3.6. Naar het oordeel van het hof doet zich in dit geval inderdaad de situatie voor dat het vonnis van 22 november 2006 berust op een klaarblijkelijke feitelijke of juridische misslag. Ook al zou de brief van [persoon 1] van 24 oktober 2006 steun geven aan het in het tussenvonnis van 6 september 2006 door de kantonrechter uitgesproken vermoeden dat de post "aandelen in portefeuille" op de balans van [bedrijf 1] per 31 december 2002 moet worden begrepen als een vordering van [bedrijf 1] ([geïntimeerde]) op de aandeelhouders, dan wordt daardoor nog niet het verweer van [appellante] weerlegd dat dit dan een vordering van [bedrijf 1] ([geïntimeerde]) op de toenmalige aandeelhouder betreft die niet zonder meer overgaat op een latere koper van de aandelen. Enige grond waarom de nieuwe aandeelhouders tot betaling van die vordering gehouden zijn wordt in het vonnis van de kantonrechter niet gegeven.

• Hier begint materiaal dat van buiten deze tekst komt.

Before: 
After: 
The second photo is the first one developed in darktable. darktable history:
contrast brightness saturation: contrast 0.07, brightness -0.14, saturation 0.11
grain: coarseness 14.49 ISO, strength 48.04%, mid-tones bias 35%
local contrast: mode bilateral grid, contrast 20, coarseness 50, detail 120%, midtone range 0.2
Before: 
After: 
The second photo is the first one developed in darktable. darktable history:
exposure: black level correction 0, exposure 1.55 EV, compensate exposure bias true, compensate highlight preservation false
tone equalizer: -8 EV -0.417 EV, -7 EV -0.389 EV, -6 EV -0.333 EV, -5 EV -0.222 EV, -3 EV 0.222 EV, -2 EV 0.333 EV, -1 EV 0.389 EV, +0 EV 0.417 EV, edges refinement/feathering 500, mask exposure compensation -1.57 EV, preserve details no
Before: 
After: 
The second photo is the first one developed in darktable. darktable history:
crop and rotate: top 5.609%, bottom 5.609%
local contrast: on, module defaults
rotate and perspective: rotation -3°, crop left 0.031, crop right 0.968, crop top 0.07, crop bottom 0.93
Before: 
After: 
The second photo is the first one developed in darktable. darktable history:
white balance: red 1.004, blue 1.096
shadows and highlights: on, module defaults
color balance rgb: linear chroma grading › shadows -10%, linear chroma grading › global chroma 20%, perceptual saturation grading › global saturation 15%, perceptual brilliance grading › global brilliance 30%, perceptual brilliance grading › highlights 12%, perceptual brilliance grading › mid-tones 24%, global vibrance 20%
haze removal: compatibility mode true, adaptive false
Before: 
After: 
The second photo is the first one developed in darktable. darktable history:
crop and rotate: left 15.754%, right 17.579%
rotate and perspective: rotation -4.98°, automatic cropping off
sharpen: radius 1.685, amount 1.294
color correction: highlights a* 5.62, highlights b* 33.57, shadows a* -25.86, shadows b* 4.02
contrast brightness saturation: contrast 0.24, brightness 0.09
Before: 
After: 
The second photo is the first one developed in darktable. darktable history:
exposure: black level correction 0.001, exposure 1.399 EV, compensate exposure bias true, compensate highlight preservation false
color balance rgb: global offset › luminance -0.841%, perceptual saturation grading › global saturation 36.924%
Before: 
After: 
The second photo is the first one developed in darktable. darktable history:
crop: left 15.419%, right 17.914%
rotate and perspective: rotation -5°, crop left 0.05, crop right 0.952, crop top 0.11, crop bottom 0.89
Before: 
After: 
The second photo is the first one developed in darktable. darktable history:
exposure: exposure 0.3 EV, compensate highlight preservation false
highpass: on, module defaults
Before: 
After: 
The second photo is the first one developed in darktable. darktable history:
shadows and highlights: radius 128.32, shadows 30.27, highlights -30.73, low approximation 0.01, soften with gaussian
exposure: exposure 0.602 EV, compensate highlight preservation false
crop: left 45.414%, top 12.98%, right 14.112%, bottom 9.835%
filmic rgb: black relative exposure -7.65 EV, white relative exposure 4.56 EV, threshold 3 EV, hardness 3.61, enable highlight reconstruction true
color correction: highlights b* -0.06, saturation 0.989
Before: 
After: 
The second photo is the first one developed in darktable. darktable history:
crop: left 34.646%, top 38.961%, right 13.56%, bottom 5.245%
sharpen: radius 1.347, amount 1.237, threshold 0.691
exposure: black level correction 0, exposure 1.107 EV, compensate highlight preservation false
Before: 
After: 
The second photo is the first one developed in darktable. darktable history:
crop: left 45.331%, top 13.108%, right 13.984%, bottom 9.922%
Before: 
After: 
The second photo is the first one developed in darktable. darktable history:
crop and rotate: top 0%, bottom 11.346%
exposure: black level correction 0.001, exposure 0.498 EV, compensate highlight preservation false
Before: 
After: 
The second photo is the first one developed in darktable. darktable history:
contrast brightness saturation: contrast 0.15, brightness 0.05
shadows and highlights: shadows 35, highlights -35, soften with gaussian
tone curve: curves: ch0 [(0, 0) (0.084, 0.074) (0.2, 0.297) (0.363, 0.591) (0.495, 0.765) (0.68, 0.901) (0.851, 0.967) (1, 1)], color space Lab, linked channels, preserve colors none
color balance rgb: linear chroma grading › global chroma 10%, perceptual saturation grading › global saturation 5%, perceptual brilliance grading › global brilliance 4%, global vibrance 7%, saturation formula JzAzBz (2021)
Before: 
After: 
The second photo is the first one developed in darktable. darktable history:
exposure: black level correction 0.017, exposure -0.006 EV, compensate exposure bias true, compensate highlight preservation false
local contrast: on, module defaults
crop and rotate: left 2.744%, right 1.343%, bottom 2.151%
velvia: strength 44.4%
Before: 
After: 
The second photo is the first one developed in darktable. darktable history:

Het enkele feit dat de twee andere aandeelhouders wel elk een derde deel van die vordering hebben voldaan zegt over een dergelijke grondslag nog niets.
3.7. Nu de kantonrechter voormelde vordering van [geïntimeerde] - die door de kantonrechter is opgevat als een vordering van [geïntimeerde] op de aandeelhouders per 31 december 2002 - heeft toegewezen zonder aan te geven waarom die vordering jegens [appellante] als latere aandeelhouder toewijsbaar was, acht het hof de vordering van [appellante] tot schorsing van de tenuitvoerlegging van dat vonnis gegrond. Naar het oordeel van het hof dient in dit geval het belang van [appellante] om niet bij voorraad aan die veroordeling te hoeven voldoen te prevaleren.
3.8. Het hof zal de beslissing over de proceskosten van het incident aanhouden totdat in de hoofdzaak bij eindarrest zal worden beslist.
4.1. De hoofdzaak zal onder aanhouding van iedere verdere beslissing worden verwezen naar de rolzitting van 22 mei 2007 voor het nemen van een memorie van grieven.
in het incident tot schorsing van de tenuitvoerlegging:
schorst de tenuitvoerlegging van het vonnis van 22 november 2006;
houdt de beslissing over de proceskosten in het incident aan tot het eindarrest in de hoofdzaak;
verwijst de zaak naar de rolzitting van dit hof van 22 mei 2007 voor memorie van grieven;
houdt iedere verdere beslissing aan.
Dit arrest is gewezen door mrs. Van Schaik-Veltman, Venhuizen en Keizer en uitgesproken door de rolraadsheer ter openbare terechtzitting van dit hof op 24 april 2007.